Machine-readable hardware designs
———

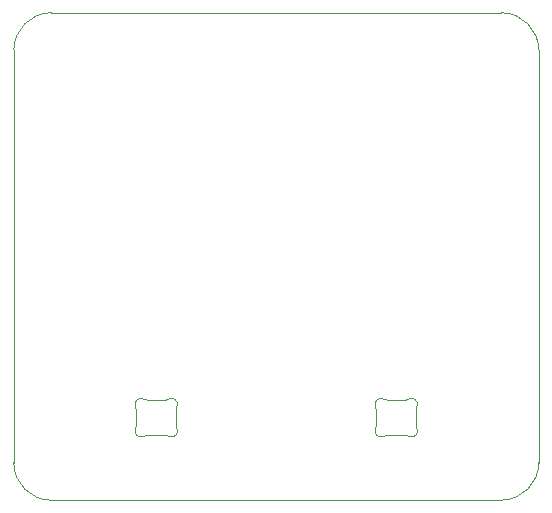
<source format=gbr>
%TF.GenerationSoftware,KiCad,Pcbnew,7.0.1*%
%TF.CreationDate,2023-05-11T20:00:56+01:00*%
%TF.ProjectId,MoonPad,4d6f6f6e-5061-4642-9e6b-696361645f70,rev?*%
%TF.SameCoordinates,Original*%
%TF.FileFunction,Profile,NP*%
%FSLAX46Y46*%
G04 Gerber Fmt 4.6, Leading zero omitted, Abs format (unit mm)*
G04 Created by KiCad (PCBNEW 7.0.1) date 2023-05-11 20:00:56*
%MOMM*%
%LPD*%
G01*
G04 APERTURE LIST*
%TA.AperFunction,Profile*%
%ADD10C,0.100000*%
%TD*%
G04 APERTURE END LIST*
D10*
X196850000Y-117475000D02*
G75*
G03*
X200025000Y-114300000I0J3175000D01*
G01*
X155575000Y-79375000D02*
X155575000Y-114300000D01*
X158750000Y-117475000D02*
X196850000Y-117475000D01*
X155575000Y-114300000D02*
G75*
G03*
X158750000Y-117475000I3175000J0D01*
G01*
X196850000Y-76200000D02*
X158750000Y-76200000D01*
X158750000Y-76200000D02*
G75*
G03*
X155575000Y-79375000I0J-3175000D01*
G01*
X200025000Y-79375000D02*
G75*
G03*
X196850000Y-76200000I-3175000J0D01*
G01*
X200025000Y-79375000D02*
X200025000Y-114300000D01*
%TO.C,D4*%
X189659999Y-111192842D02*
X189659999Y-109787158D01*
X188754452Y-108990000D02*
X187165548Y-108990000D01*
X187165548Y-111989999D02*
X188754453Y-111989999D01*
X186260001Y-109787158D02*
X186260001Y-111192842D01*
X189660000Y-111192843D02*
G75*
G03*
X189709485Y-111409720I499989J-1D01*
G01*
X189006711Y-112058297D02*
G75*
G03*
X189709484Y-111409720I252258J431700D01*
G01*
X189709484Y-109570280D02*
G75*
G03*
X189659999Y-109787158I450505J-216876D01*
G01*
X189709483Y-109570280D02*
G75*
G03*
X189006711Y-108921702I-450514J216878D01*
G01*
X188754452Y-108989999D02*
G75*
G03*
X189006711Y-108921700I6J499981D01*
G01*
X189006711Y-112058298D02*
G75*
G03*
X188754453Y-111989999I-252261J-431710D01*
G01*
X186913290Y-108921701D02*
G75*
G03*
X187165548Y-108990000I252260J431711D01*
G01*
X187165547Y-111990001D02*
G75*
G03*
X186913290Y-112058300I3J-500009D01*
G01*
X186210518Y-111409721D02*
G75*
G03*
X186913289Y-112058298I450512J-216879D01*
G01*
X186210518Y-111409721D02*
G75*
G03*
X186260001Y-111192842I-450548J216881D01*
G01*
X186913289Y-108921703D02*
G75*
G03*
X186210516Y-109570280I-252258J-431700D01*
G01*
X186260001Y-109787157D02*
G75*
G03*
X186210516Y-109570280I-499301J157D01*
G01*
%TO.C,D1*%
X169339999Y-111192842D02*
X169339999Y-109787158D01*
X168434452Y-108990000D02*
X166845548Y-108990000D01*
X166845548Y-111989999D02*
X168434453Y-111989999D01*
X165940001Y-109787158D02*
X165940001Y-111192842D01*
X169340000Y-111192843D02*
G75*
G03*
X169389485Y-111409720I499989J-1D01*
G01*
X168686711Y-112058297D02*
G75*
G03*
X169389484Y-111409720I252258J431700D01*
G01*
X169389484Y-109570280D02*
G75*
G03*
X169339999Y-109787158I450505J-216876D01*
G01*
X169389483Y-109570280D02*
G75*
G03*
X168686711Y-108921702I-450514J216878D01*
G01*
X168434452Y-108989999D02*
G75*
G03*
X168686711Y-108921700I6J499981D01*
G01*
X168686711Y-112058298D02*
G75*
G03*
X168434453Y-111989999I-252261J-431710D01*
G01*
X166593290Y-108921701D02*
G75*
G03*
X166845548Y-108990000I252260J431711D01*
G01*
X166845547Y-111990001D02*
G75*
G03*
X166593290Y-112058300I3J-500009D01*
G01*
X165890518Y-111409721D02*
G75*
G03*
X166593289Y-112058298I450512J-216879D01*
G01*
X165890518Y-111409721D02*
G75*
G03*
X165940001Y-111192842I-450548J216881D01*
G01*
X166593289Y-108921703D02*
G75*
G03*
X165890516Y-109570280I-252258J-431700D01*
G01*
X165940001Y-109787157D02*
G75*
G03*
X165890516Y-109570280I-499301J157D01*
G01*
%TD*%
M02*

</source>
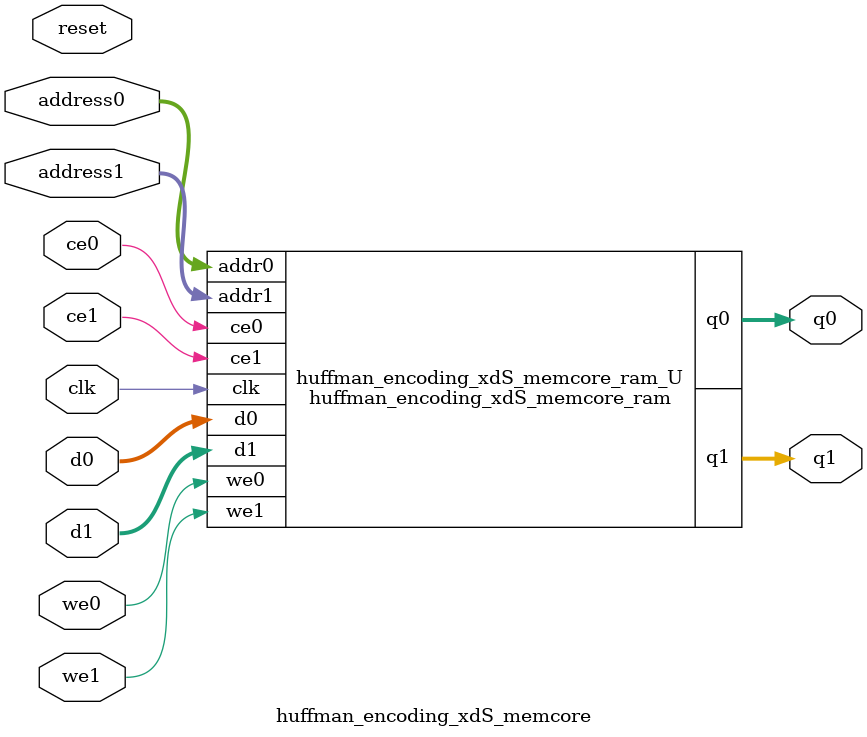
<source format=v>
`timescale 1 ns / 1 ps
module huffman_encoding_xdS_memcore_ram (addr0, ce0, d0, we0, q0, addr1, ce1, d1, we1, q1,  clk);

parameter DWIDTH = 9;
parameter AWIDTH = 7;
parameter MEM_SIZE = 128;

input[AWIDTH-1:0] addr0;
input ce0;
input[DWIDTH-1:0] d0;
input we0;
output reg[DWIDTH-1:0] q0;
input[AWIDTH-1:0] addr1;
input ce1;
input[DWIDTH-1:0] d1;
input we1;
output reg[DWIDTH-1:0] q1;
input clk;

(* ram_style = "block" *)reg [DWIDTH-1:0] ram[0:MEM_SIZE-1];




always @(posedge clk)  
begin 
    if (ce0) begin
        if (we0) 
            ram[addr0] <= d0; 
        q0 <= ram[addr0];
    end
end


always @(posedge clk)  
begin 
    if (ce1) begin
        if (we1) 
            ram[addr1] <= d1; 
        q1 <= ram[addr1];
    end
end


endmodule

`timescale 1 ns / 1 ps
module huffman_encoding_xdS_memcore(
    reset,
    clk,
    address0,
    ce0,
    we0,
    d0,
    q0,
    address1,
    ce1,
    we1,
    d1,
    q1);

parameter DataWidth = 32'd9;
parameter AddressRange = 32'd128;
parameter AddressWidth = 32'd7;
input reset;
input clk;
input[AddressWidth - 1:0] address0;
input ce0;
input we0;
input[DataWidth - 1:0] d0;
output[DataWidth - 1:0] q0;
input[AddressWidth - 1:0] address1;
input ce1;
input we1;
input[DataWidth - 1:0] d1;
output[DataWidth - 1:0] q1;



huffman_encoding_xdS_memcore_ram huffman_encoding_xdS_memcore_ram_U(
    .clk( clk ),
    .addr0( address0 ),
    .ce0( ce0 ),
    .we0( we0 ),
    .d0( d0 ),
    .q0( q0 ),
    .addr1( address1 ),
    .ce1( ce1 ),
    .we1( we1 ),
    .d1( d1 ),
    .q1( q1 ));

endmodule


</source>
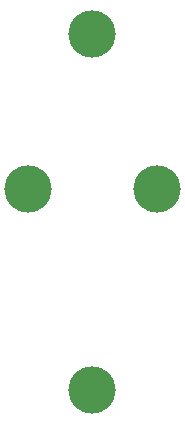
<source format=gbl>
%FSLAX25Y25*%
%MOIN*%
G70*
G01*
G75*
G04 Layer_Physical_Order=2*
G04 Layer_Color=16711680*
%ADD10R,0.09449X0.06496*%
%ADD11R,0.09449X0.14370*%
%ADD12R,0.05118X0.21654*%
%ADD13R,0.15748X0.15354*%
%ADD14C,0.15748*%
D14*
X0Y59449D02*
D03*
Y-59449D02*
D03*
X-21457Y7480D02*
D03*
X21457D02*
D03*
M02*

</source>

———

■ Instructions for the task
Each entry above is to be given again exactly, and any image in it is to be dropped.

■ Result
<source format=gbr>
%TF.GenerationSoftware,KiCad,Pcbnew,7.0.1*%
%TF.CreationDate,2023-05-11T20:00:56+01:00*%
%TF.ProjectId,MoonPad,4d6f6f6e-5061-4642-9e6b-696361645f70,rev?*%
%TF.SameCoordinates,Original*%
%TF.FileFunction,Profile,NP*%
%FSLAX46Y46*%
G04 Gerber Fmt 4.6, Leading zero omitted, Abs format (unit mm)*
G04 Created by KiCad (PCBNEW 7.0.1) date 2023-05-11 20:00:56*
%MOMM*%
%LPD*%
G01*
G04 APERTURE LIST*
%TA.AperFunction,Profile*%
%ADD10C,0.100000*%
%TD*%
G04 APERTURE END LIST*
D10*
X196850000Y-117475000D02*
G75*
G03*
X200025000Y-114300000I0J3175000D01*
G01*
X155575000Y-79375000D02*
X155575000Y-114300000D01*
X158750000Y-117475000D02*
X196850000Y-117475000D01*
X155575000Y-114300000D02*
G75*
G03*
X158750000Y-117475000I3175000J0D01*
G01*
X196850000Y-76200000D02*
X158750000Y-76200000D01*
X158750000Y-76200000D02*
G75*
G03*
X155575000Y-79375000I0J-3175000D01*
G01*
X200025000Y-79375000D02*
G75*
G03*
X196850000Y-76200000I-3175000J0D01*
G01*
X200025000Y-79375000D02*
X200025000Y-114300000D01*
%TO.C,D4*%
X189659999Y-111192842D02*
X189659999Y-109787158D01*
X188754452Y-108990000D02*
X187165548Y-108990000D01*
X187165548Y-111989999D02*
X188754453Y-111989999D01*
X186260001Y-109787158D02*
X186260001Y-111192842D01*
X189660000Y-111192843D02*
G75*
G03*
X189709485Y-111409720I499989J-1D01*
G01*
X189006711Y-112058297D02*
G75*
G03*
X189709484Y-111409720I252258J431700D01*
G01*
X189709484Y-109570280D02*
G75*
G03*
X189659999Y-109787158I450505J-216876D01*
G01*
X189709483Y-109570280D02*
G75*
G03*
X189006711Y-108921702I-450514J216878D01*
G01*
X188754452Y-108989999D02*
G75*
G03*
X189006711Y-108921700I6J499981D01*
G01*
X189006711Y-112058298D02*
G75*
G03*
X188754453Y-111989999I-252261J-431710D01*
G01*
X186913290Y-108921701D02*
G75*
G03*
X187165548Y-108990000I252260J431711D01*
G01*
X187165547Y-111990001D02*
G75*
G03*
X186913290Y-112058300I3J-500009D01*
G01*
X186210518Y-111409721D02*
G75*
G03*
X186913289Y-112058298I450512J-216879D01*
G01*
X186210518Y-111409721D02*
G75*
G03*
X186260001Y-111192842I-450548J216881D01*
G01*
X186913289Y-108921703D02*
G75*
G03*
X186210516Y-109570280I-252258J-431700D01*
G01*
X186260001Y-109787157D02*
G75*
G03*
X186210516Y-109570280I-499301J157D01*
G01*
%TO.C,D1*%
X169339999Y-111192842D02*
X169339999Y-109787158D01*
X168434452Y-108990000D02*
X166845548Y-108990000D01*
X166845548Y-111989999D02*
X168434453Y-111989999D01*
X165940001Y-109787158D02*
X165940001Y-111192842D01*
X169340000Y-111192843D02*
G75*
G03*
X169389485Y-111409720I499989J-1D01*
G01*
X168686711Y-112058297D02*
G75*
G03*
X169389484Y-111409720I252258J431700D01*
G01*
X169389484Y-109570280D02*
G75*
G03*
X169339999Y-109787158I450505J-216876D01*
G01*
X169389483Y-109570280D02*
G75*
G03*
X168686711Y-108921702I-450514J216878D01*
G01*
X168434452Y-108989999D02*
G75*
G03*
X168686711Y-108921700I6J499981D01*
G01*
X168686711Y-112058298D02*
G75*
G03*
X168434453Y-111989999I-252261J-431710D01*
G01*
X166593290Y-108921701D02*
G75*
G03*
X166845548Y-108990000I252260J431711D01*
G01*
X166845547Y-111990001D02*
G75*
G03*
X166593290Y-112058300I3J-500009D01*
G01*
X165890518Y-111409721D02*
G75*
G03*
X166593289Y-112058298I450512J-216879D01*
G01*
X165890518Y-111409721D02*
G75*
G03*
X165940001Y-111192842I-450548J216881D01*
G01*
X166593289Y-108921703D02*
G75*
G03*
X165890516Y-109570280I-252258J-431700D01*
G01*
X165940001Y-109787157D02*
G75*
G03*
X165890516Y-109570280I-499301J157D01*
G01*
%TD*%
M02*

</source>
<source format=v>
`timescale 1 ns / 1 ps
module huffman_encoding_xdS_memcore_ram (addr0, ce0, d0, we0, q0, addr1, ce1, d1, we1, q1,  clk);

parameter DWIDTH = 9;
parameter AWIDTH = 7;
parameter MEM_SIZE = 128;

input[AWIDTH-1:0] addr0;
input ce0;
input[DWIDTH-1:0] d0;
input we0;
output reg[DWIDTH-1:0] q0;
input[AWIDTH-1:0] addr1;
input ce1;
input[DWIDTH-1:0] d1;
input we1;
output reg[DWIDTH-1:0] q1;
input clk;

(* ram_style = "block" *)reg [DWIDTH-1:0] ram[0:MEM_SIZE-1];




always @(posedge clk)  
begin 
    if (ce0) begin
        if (we0) 
            ram[addr0] <= d0; 
        q0 <= ram[addr0];
    end
end


always @(posedge clk)  
begin 
    if (ce1) begin
        if (we1) 
            ram[addr1] <= d1; 
        q1 <= ram[addr1];
    end
end


endmodule

`timescale 1 ns / 1 ps
module huffman_encoding_xdS_memcore(
    reset,
    clk,
    address0,
    ce0,
    we0,
    d0,
    q0,
    address1,
    ce1,
    we1,
    d1,
    q1);

parameter DataWidth = 32'd9;
parameter AddressRange = 32'd128;
parameter AddressWidth = 32'd7;
input reset;
input clk;
input[AddressWidth - 1:0] address0;
input ce0;
input we0;
input[DataWidth - 1:0] d0;
output[DataWidth - 1:0] q0;
input[AddressWidth - 1:0] address1;
input ce1;
input we1;
input[DataWidth - 1:0] d1;
output[DataWidth - 1:0] q1;



huffman_encoding_xdS_memcore_ram huffman_encoding_xdS_memcore_ram_U(
    .clk( clk ),
    .addr0( address0 ),
    .ce0( ce0 ),
    .we0( we0 ),
    .d0( d0 ),
    .q0( q0 ),
    .addr1( address1 ),
    .ce1( ce1 ),
    .we1( we1 ),
    .d1( d1 ),
    .q1( q1 ));

endmodule


</source>
<source format=gbl>
%FSLAX25Y25*%
%MOIN*%
G70*
G01*
G75*
G04 Layer_Physical_Order=2*
G04 Layer_Color=16711680*
%ADD10R,0.09449X0.06496*%
%ADD11R,0.09449X0.14370*%
%ADD12R,0.05118X0.21654*%
%ADD13R,0.15748X0.15354*%
%ADD14C,0.15748*%
D14*
X0Y59449D02*
D03*
Y-59449D02*
D03*
X-21457Y7480D02*
D03*
X21457D02*
D03*
M02*

</source>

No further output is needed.